## The data
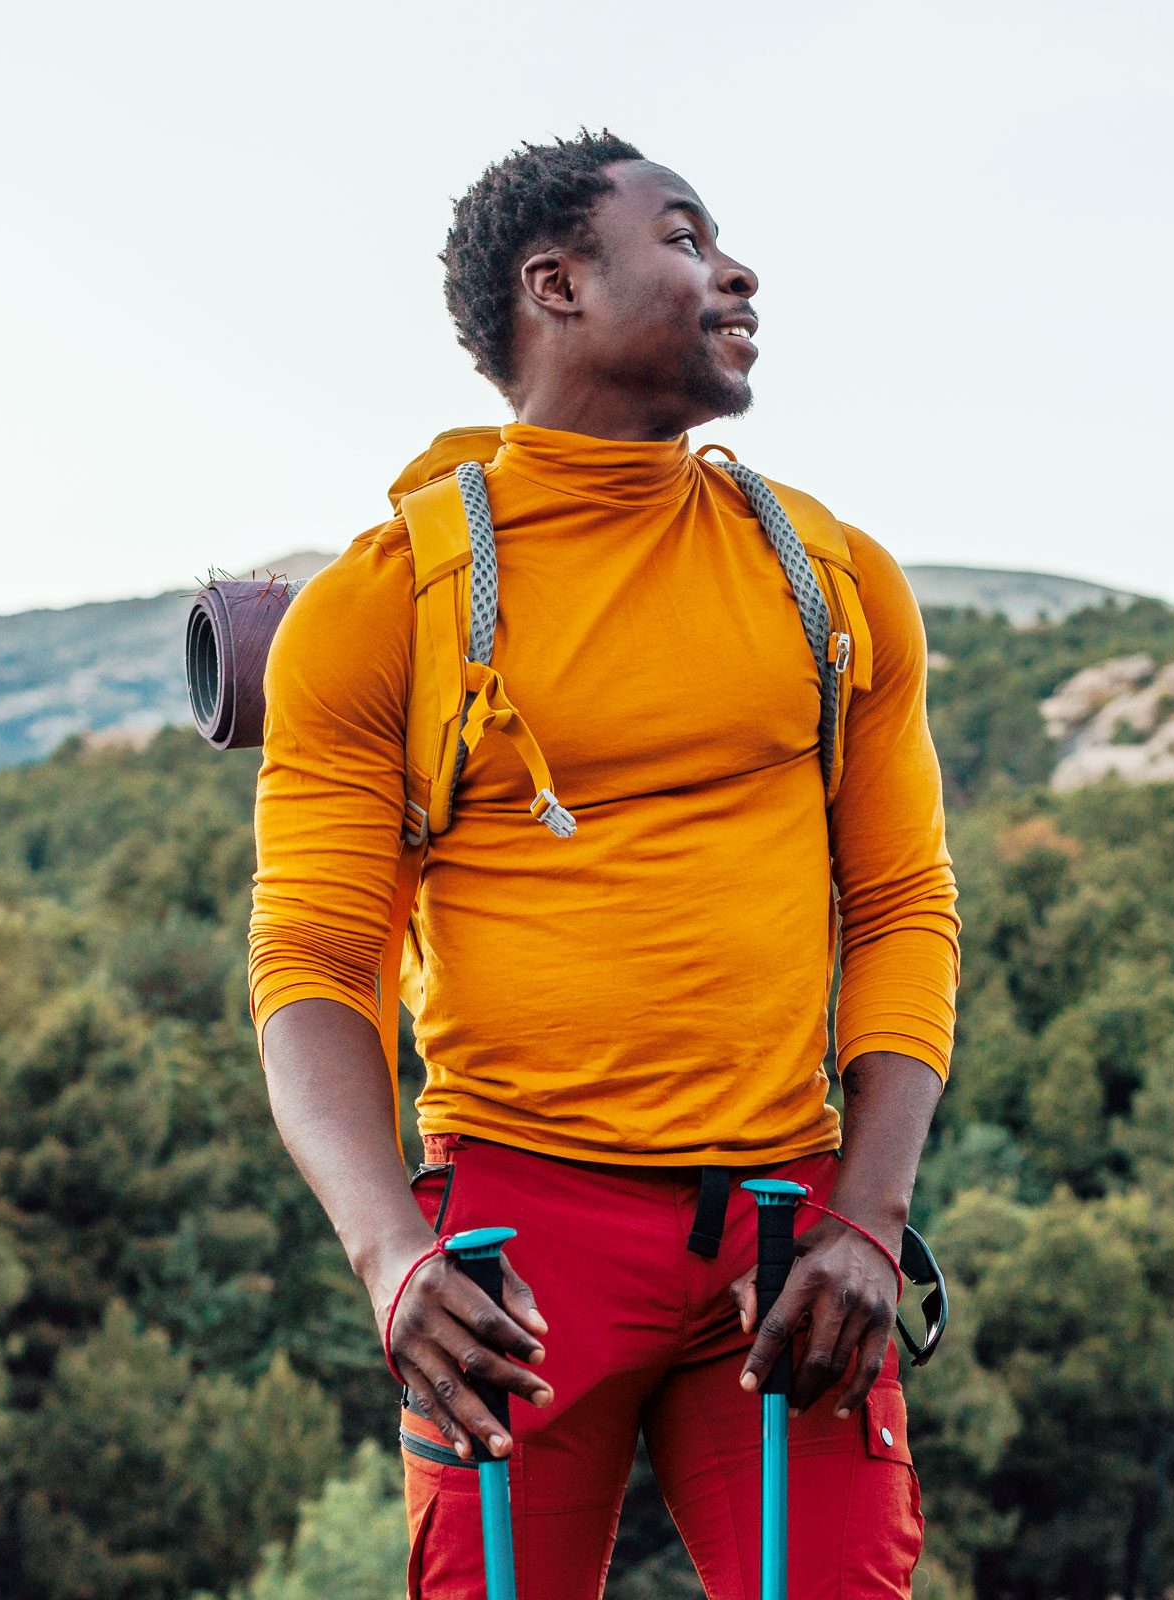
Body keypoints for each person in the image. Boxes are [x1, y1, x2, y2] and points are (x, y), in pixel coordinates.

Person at [248, 129, 959, 1598]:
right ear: (556, 284)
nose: (738, 269)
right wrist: (394, 1262)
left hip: (789, 1236)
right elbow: (314, 968)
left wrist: (867, 1224)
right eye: (689, 238)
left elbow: (900, 907)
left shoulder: (828, 578)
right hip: (512, 1252)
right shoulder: (387, 606)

## The problem
Return every line above exactly, omitting images.

## Solution
Body keypoints for each person in the image. Boxes are [x1, y1, x2, y2] and points are (x, y), in pixel coordinates.

Person at [248, 129, 959, 1598]:
right ear: (556, 284)
nose: (738, 269)
right wrist: (394, 1262)
left hip: (789, 1236)
right elbow: (314, 968)
left wrist: (867, 1224)
right eye: (689, 238)
left elbow: (900, 907)
left shoulder: (828, 578)
right hip: (512, 1252)
right shoulder: (387, 606)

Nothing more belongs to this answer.